I have a sky light or uv filter on all my lenses, not the WideLux which is a special case, to protect the lens, take out distance haze, and/or to warm color. I remove them when I need a contrast filter for black & white.
 
I think it's a good idea to protect your lens with a UV filter; Hoya multicoated filters are not that expensive and their quality is excellent. B+W filters are also excellent but cost more.
 
There are special "P" (protection") filters made by a lot of companies. I never wanted UV filtered out so they're an answer to a prayer for me.
 
Why do you not want the UV part to be filtered out?
 
A couple of things to consider. The more costly filters usually have brass mounts, better to clean the surface of a (replaceable) filter then accidentally marring the surface when wiping the rain drops with whatever is handy. Also consider a lens shade if you prefer to not use a filter.

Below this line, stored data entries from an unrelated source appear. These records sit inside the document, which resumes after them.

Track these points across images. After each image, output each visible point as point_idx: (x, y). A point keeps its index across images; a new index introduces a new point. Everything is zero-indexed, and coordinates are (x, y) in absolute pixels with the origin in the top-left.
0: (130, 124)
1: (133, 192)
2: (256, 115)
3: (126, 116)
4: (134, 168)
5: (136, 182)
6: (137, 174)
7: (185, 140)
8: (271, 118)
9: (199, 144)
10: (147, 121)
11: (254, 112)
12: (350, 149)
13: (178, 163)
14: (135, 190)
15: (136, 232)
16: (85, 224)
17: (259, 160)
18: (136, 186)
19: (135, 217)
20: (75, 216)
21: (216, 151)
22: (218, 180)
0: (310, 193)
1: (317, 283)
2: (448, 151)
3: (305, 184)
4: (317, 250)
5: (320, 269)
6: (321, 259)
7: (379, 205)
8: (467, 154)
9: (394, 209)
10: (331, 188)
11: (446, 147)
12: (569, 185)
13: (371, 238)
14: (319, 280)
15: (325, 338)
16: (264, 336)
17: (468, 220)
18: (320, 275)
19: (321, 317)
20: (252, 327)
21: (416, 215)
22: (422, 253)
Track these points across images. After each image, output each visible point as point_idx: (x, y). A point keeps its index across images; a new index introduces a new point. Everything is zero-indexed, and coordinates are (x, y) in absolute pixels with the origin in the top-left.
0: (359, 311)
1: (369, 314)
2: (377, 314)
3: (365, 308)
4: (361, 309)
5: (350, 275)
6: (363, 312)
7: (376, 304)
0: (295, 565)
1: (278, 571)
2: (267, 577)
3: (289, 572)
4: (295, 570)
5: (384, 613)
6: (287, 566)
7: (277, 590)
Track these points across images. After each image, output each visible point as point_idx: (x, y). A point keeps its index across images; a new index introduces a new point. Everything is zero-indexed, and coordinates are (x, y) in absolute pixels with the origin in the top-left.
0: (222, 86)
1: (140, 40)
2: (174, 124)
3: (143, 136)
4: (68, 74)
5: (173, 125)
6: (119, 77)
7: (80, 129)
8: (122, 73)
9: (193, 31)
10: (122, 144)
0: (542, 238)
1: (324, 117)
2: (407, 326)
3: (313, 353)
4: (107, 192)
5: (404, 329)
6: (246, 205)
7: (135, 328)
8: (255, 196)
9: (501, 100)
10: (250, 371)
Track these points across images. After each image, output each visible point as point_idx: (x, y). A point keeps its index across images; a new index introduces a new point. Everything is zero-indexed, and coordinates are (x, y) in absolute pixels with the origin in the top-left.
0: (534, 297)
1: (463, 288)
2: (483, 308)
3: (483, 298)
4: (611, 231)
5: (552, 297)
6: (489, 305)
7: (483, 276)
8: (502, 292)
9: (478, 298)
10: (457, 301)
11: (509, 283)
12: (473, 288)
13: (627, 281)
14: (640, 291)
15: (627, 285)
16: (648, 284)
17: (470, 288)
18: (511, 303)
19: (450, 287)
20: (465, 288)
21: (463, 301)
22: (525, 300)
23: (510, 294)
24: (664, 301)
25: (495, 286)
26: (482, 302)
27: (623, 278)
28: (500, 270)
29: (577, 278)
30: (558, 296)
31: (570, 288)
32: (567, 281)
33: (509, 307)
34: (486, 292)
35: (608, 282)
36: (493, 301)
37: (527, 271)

http://www.jeffreyglasser.com/
 
I agree with M. Carter in post #2, although I rarely use protective filters. Over many decades this has cost me two lenses, a small price to pay for the countless images produced. Modern quality multicoated filters should not noticeably affect image quality.
 
Try drugs
 
UV light is only part of the spectrum, it must be pure for best effect.
 
UV light is only part of the spectrum, it must be pure for best effect.

Maybe for some processes, but not in my photographs.
 
Chip needs the UV light for it being diffuse reflected.
 
I have a 70/2.8 Zeiss lens bought used of course, the glass is pristine. Protection filter? I have never used them with my other cameras before. Tiffen are about $30, Heliopan cost about $200 but that's almost the cost of the lens.

OTOH if it's for your smaller camea ie - travel when you are out 9am - 8pm each day including when it rains. Would you use a filter then? I've never had but my Nikon lens is still very good but it is no longer pristine.


Like to know your thoughts?
I have them on all my lenses;never seen any image degration and when I clean them once a year or so, I'm glad I clean the dirt off the filter and not off a lens.
 
If you will merely unscrew the filter while viewing through an SLR and hold it in front of the lens and move it around, you can observe the movements of the reflected ghost highlights. You will see the image degradation that a filter creates. I've got one Pentax branded "ghostless" UV filter that doesn't cause these double-images. But all the flat ones do.

There's a thread here where a photograph was shown of a movie theater marquis where the name of the theater appeared shifted and upside-down.

(there was a url link here which no longer exists)

In most photographs which have already been taken, the artifacts seem to be acceptable, since they are clearly visible but people keep using filters.

But at night, shooting scenes with bright lights and dark backgrounds, take the filter off if you don't want ghost images.
 
I have them on all my lenses;never seen any image degration and when I clean them once a year or so, I'm glad I clean the dirt off the filter and not off a lens.